Practical steps you can take now
If you face a situation like the CLC & Sons tax refund dispute, follow this checklist:
- Gather tribunal orders, assessment records, challans and transfer documents that prove entitlement.
- Write to the Income Tax Department and the bank immediately and keep delivery records.
- If CIRP is on, file an urgent application before the Adjudicating Authority (NCLT) asking for directions and interim relief.
- Ask the RP to preserve the funds and seek the NCLT’s guidance rather than the RP unilaterally releasing or using disputed amounts.
- Keep a clear timeline of events dates of transfer, remittance, communications and filings as courts rely on precise chronology.

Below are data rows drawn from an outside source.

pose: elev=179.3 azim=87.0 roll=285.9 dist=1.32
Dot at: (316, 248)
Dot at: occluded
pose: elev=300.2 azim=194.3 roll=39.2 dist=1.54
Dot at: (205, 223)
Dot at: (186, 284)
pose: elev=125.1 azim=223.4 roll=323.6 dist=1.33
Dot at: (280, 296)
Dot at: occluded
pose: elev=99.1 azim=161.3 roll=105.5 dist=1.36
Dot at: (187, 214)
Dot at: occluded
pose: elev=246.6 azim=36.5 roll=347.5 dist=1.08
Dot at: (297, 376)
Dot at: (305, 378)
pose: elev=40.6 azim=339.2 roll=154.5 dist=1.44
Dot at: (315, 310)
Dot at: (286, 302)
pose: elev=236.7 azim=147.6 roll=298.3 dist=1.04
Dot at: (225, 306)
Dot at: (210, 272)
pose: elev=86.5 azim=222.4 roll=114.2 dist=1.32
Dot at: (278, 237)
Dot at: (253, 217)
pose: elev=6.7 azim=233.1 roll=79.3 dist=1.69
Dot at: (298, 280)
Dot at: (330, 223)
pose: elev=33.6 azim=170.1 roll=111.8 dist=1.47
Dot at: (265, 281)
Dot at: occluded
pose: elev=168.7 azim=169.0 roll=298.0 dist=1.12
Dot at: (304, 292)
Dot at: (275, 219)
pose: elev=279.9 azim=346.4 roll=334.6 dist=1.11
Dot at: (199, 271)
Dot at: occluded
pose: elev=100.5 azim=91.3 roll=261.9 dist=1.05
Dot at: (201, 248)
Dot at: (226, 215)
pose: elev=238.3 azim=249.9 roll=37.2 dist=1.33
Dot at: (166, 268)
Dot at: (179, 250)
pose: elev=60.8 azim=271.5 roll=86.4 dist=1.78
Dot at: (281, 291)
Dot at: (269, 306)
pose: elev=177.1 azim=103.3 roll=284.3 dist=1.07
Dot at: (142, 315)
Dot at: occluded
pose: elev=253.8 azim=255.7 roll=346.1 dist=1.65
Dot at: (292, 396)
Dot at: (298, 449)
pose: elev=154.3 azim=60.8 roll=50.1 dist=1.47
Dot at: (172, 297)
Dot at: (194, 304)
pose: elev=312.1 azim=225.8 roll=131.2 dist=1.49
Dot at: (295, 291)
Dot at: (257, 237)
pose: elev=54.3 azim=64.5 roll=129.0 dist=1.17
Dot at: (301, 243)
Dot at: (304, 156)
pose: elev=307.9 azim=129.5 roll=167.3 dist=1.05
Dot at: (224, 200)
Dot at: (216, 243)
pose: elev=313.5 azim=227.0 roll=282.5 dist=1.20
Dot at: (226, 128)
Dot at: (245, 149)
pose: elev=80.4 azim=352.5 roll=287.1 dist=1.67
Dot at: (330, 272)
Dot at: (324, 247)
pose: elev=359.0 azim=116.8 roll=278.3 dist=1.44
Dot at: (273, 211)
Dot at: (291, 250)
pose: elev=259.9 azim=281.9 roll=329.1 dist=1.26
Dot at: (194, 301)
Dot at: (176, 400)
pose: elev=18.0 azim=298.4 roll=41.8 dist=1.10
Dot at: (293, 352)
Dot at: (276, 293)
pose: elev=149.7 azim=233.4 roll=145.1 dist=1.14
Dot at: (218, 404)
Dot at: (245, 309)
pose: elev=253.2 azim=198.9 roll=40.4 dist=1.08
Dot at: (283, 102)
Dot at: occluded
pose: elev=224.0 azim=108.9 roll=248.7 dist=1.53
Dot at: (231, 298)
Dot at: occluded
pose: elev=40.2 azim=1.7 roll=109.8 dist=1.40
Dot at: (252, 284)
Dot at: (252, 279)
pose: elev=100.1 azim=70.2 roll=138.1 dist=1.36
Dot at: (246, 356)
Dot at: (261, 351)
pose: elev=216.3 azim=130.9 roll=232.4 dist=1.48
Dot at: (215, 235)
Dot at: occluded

- If you suspect fraud, seek criminal advice: new criminal law provisions such as the Bharatiya Nyaya Sanhita (BNS) may apply to dishonest diversion, though BNS does not change tax refund rules.
FAQs
1. Who owns the refund?
Ans: The insolvency forum will decide. In this dispute, the Adjudicating Authority and later NCLAT treated the refund as belonging to the corporate debtor for CIRP purposes unless a clear superior right is shown by a third party.
2. Can a third party get back a refund credited to the corporate debtor?
Ans: Yes, but they must move fast and present strong, documentary proof before the Adjudicating Authority.
3. Should the Income Tax Department adjust refunds against dues during CIRP?
Ans: No. The IBC moratorium and Section 238 mean tax authorities should file claims and not detain or adjust refunds outside CIRP procedures.
4. Can the department change its mind after remitting money?
Ans: It can try administrative corrections, but once money sits with a corporate debtor in CIRP, the dispute becomes legally complex and may require Adjudicating Authority directions.
5. Does criminal law apply if money was diverted?
Ans: If misconduct or dishonesty occurred, criminal provisions under BNS may apply. That is a separate path from insolvency claims.
6. Should an RP spend disputed funds?
Ans: No. The RP should seek NCLT directions before using disputed amounts.
7. Where should I go for help?
Get an insolvency tax lawyer quickly. Time and evidence are crucial.
Outlook
This dispute highlights friction between tax administration and insolvency law. It pushes three clear improvements:
- Tax authorities and banks must improve checks so refunds don’t land in the wrong accounts during corporate reorganisations.
- Parties involved in transfers and schemes should keep clear, signed documents showing who owns what after restructuring.
- Insolvency forums will remain the right place to settle competing claims to funds credited to a corporate debtor during CIRP.